Mas Spicci não se deu por satisfeito e instou com o santo, que permaneceu inabalável em sua negação declarando que Deus não queria a cura imediata da enferma, a quem bastavam as consolações hauridas da Paixão de Jesus. “Não deixarei a casa enquanto não me derdes alguma coisa para ela” replicou Spicci pedindo sempre. Geraldo foi à cela, tirou uma garrafinha d’água e entregou-a ao padre dizendo: “Dai-lhe isto, mas que ninguém fique sabendo”. Donato cumpriu a ordem recebida. A cega sentiu melhoras já na primeira vez que banhou os olhos com a água, oito dias depois estava completamente curada. As pessoas, que ignoravam o remédio do santo, admiraram-se da perícia do médico. Rosa porém, que bem sabia quem a havia curado, exclamou: “Dê-se glória a Deus que me concedeu esse favor”. 

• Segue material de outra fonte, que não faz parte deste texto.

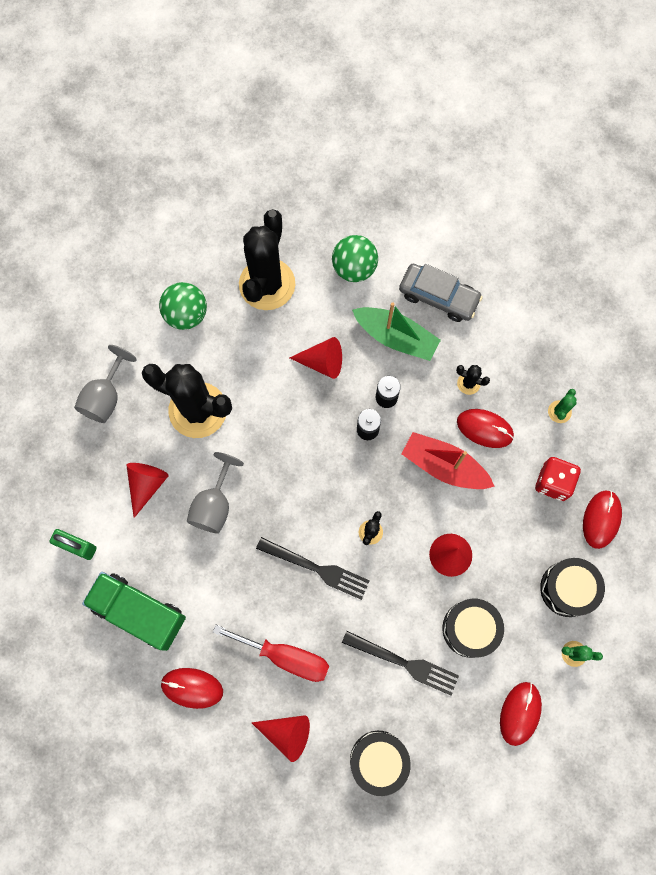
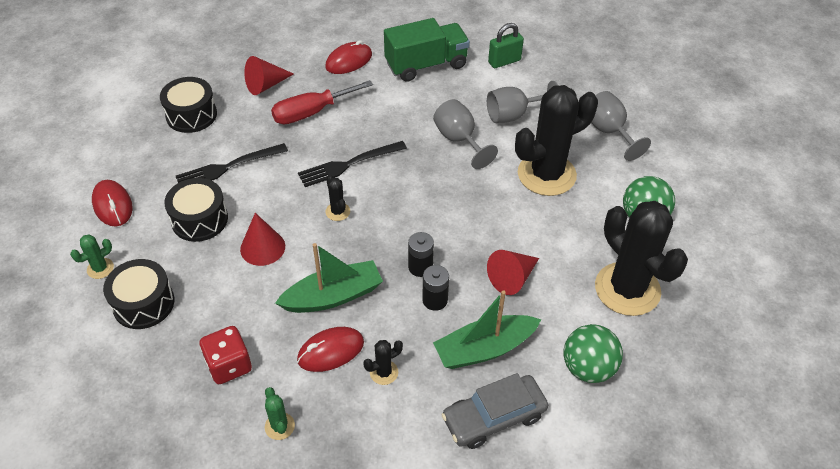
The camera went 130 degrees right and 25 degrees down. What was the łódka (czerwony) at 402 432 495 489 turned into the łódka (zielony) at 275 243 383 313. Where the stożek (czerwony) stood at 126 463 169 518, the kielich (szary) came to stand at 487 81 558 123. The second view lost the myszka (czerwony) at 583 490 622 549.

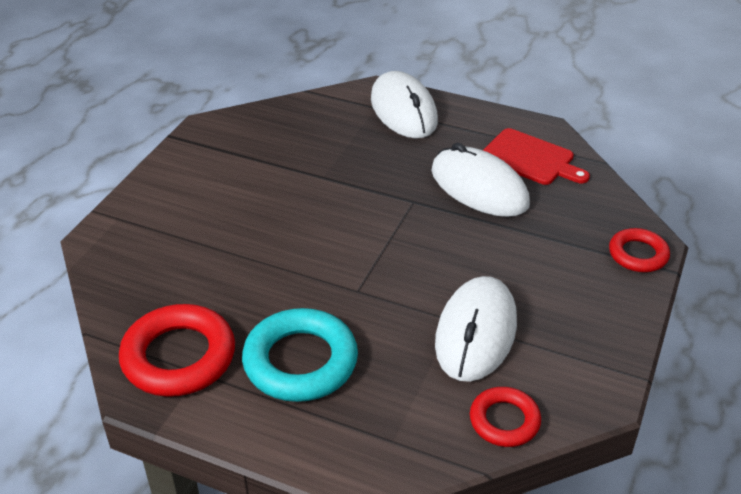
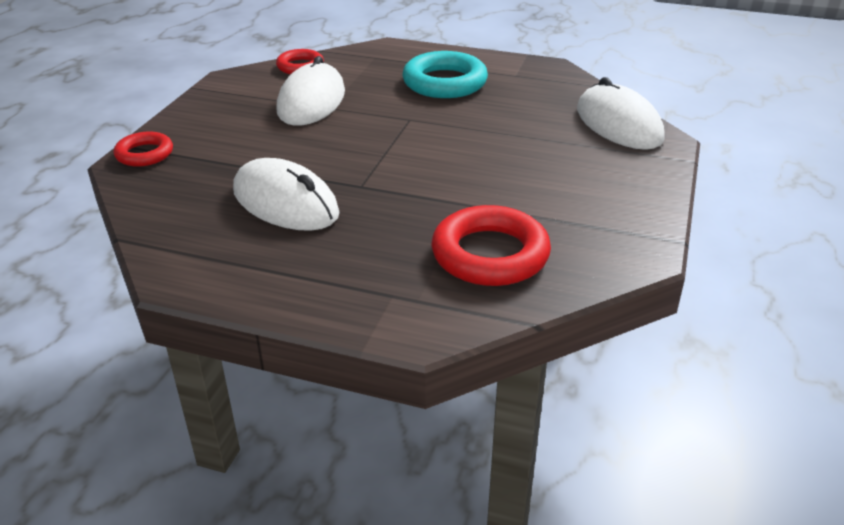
The camera went 175 degrees right and 5 degrees down. The myszka (biały) ended up elsewhere, having gone from 371 71 438 138 to 577 77 664 150. The second view lost the deska do krojenia (czerwony) at 483 128 590 185. The pierścień (czerwony) ended up elsewhere, having gone from 119 304 235 397 to 431 205 551 286.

No meio de tantos carismas e portentos Geraldo permaneceu humilde, sem alterar a modesta opinião que tinha das suas virtudes e capacidades; confundia-se com os favores do céu, e sentia-se torturado com as distinções humanas; ocultava-se sempre que percebia sombra delas. 

Os senhores de Filippi em Serino ardiam em desejo de conhecê-lo. Sabendo disso Geraldo, indo a Serino, procurou evitar qualquer encontro com eles, indo hospedar-se no hotel. Quando esses senhores, amigos da Congregação, souberam que havia no hotel um irmão leigo redentorista, mandaram-no buscar e assim, sem o esperar, viram a quem tanto desejavam. Geraldo porém não se traiu; portou-se de tal forma que os senhores de Filippis ficaram conhecendo o servo de Deus sem o reconhecerem. 

Em sua grande humildade o santo invejava os pobres; desprezados do mundo e por ele maltratados, parecia-lhe estarem mais perto de Jesus Cristo. 
Observou um dia um pobre estafeta todo ensopado e coberto de lama: “Como eu seria feliz, exclamou, se tudo me faltasse e eu fosse como este pobrezinho, que por causa de um pedaço de pão tem de sofrer o desprezo do mundo, e eu — e eu...” Não pôde terminar a frase e prorrompeu em soluços. 

Geraldo desejava ardentemente fugir das honrarias e distinções humanas e viver e completa solidão. Os confrades ouviram-no queixar-se um dia: “Ó Senhor, operais tantas coisas em mim e logo as manifestais a todos; porque não as conservais ocultas?” “Meu Senhor, exclamou em outra ocasião, quem sou eu para vos manifestardes em mim? basta-me a vossa vontade em tudo”. — “Ó vontade divina, acrescentou, ó vontade divina! oh! quanto é feliz quem não deseja senão a vós!”